Hi,
What don’t we explore the entire list of features and stop when there is none left to make an additional split?
We only have to explore each feature once, so why not stopping when there is none left?
Thanks,
Laurent.
Hi,
What don’t we explore the entire list of features and stop when there is none left to make an additional split?
We only have to explore each feature once, so why not stopping when there is none left?
Thanks,
Laurent.
Hey @ljb1706,
Well the process of exploring the entire list of features and stopping when there are none left to make an additional split is a valid approach, but it’s not always the most efficient or effective one. I will try to mention some reasons why is that:
Overfitting: Decision trees have the capacity to create complex, deep trees that perfectly fit the training data, but this often leads to poor generalization to unseen data (overfitting). Stopping the tree from growing when there are no features left can result in excessively deep trees that capture noise in the data and perform poorly on new data.

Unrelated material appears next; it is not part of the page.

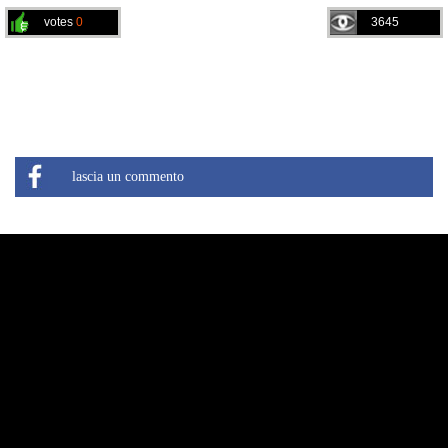
votes
0
3645
lascia un commento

Computational Efficiency: Exploring all features and creating a tree until there are none left can be computationally expensive, especially in cases where there are many features or a large dataset. By setting stopping criteria, you can create smaller, more efficient trees.

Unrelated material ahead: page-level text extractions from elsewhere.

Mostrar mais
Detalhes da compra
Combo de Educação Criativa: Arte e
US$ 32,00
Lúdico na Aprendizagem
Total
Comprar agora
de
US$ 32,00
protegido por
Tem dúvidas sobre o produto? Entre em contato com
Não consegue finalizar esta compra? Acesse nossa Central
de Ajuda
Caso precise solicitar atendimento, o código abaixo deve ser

Finally Interpretability: Deep decision trees can become very complex and difficult to interpret, which can be a problem when you want to understand the decision-making process of the model.
I hope it’s more clear for you now why using stopping criteria in decision trees is important.
Regards,
Jamal
Using an exhaustive search can be problematic if there are lots of features and you need to do this calculation very often.
Thanks for the detailed answer.